TransCanada Corp. has won the contract to build, own and operate a US$320 million pipeline in Mexico that would deliver regasified liquefied natural gas (LNG) from a terminal now under construction, the Calgary-based company said Thursday.

The proposed Guadalajara Pipeline would follow a 310-kilometer (193-mile) route from an LNG terminal under construction near Manzanillo on Mexico’s Pacific Coast to Guadalajara, the second largest city in Mexico. The 30-inch diameter pipeline would be capable of transporting 500 MMcf/d. The majority of the capital expenditures are expected to be made in 2010 with a targeted in-service date of March 2011. The project is supported by a 25-year contract for its entire capacity with Comision Federal de Electricidad (CFE), Mexico’s state-owned electric company.

“The Guadalajara Pipeline project builds on TransCanada’s excellent working relationship with CFE,” said TransCanada CEO Hal Kvisle. “With Mexico’s growing reliance on natural gas and TransCanada’s proven success in building, owning and operating Mexican pipelines, the Guadalajara Pipeline offers an excellent opportunity for TransCanada to expand its footprint in Mexico.”

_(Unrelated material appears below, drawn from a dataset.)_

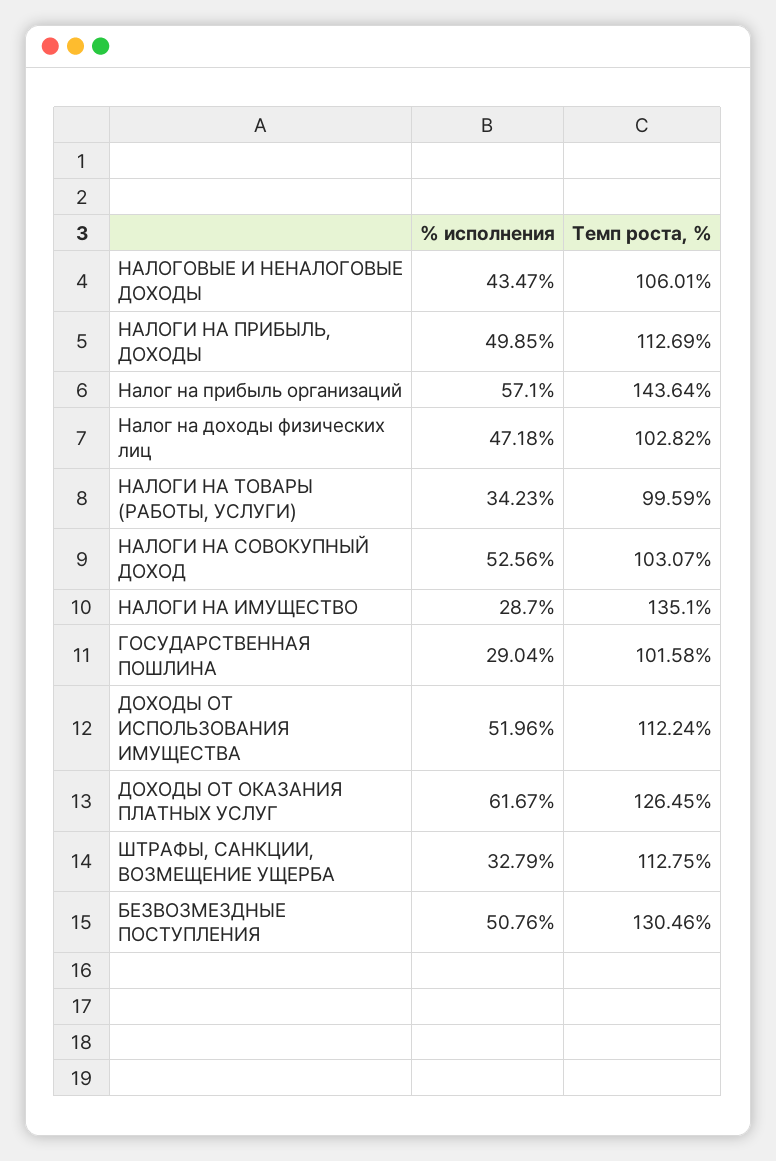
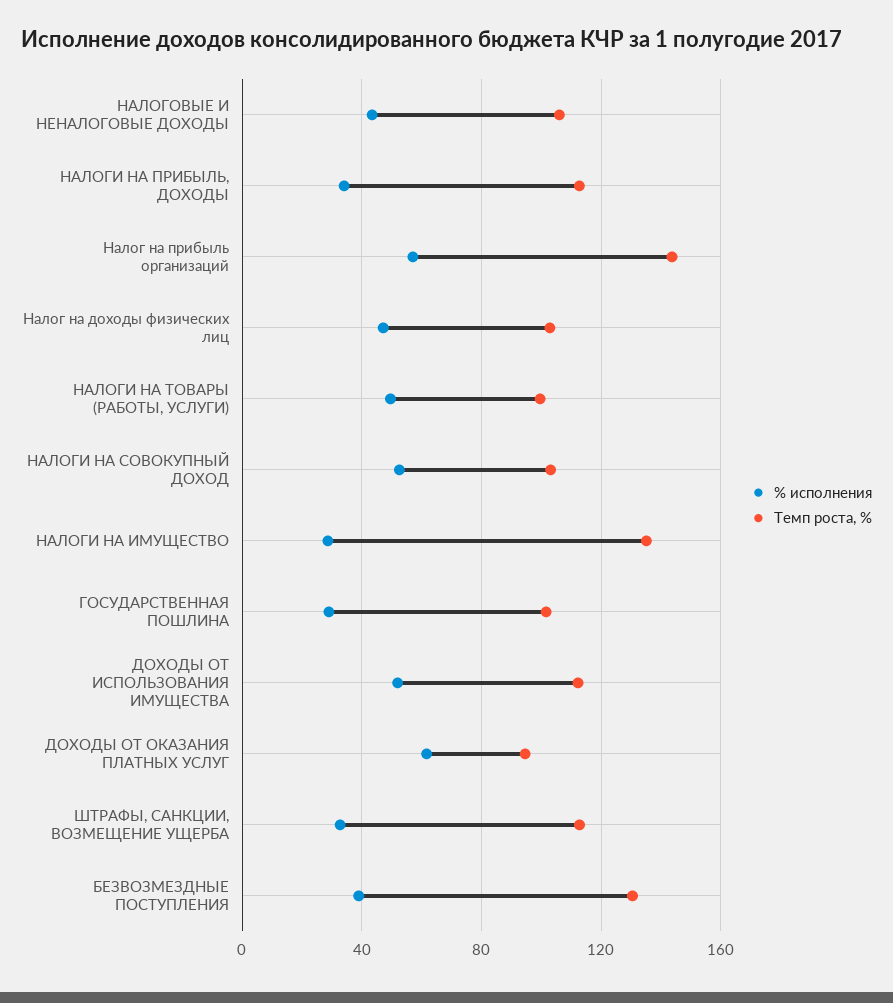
% исполнения, НАЛОГИ НА ПРИБЫЛЬ, ДОХОДЫ: 49.85 -> 35
% исполнения, НАЛОГИ НА ТОВАРЫ (РАБОТЫ, УСЛУГИ): 34.23 -> 50
Темп роста, %, ДОХОДЫ ОТ ОКАЗАНИЯ ПЛАТНЫХ УСЛУГ: 126.45 -> 95
% исполнения, БЕЗВОЗМЕЗДНЫЕ ПОСТУПЛЕНИЯ: 50.76 -> 40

The Guadalajara Pipeline would serve power generation load in Manzanillo and Guadalajara as well as connect to an existing Petroleos Mexicanos (Pemex) pipeline near Guadalajara. The source of natural gas will be the LNG terminal near Manzanillo, primarily supplied by Peruvian LNG. Last year a Korean-Japanese consortium of three companies won the contract to build and operate the 1 Bcf/d terminal (see Daily GPI, March 11). Construction began last July.

TransCanada owns and operates the 130-kilometer (81-mile) Tamazunchale Pipeline in central Mexico. In the 1990s TransCanada built the 700-kilometer (435-mile) Mayakan Pipeline and the 214-kilometer (133-mile) El Bajio pipelines. Those pipelines, later sold, were the first non-Pemex pipelines in Mexico.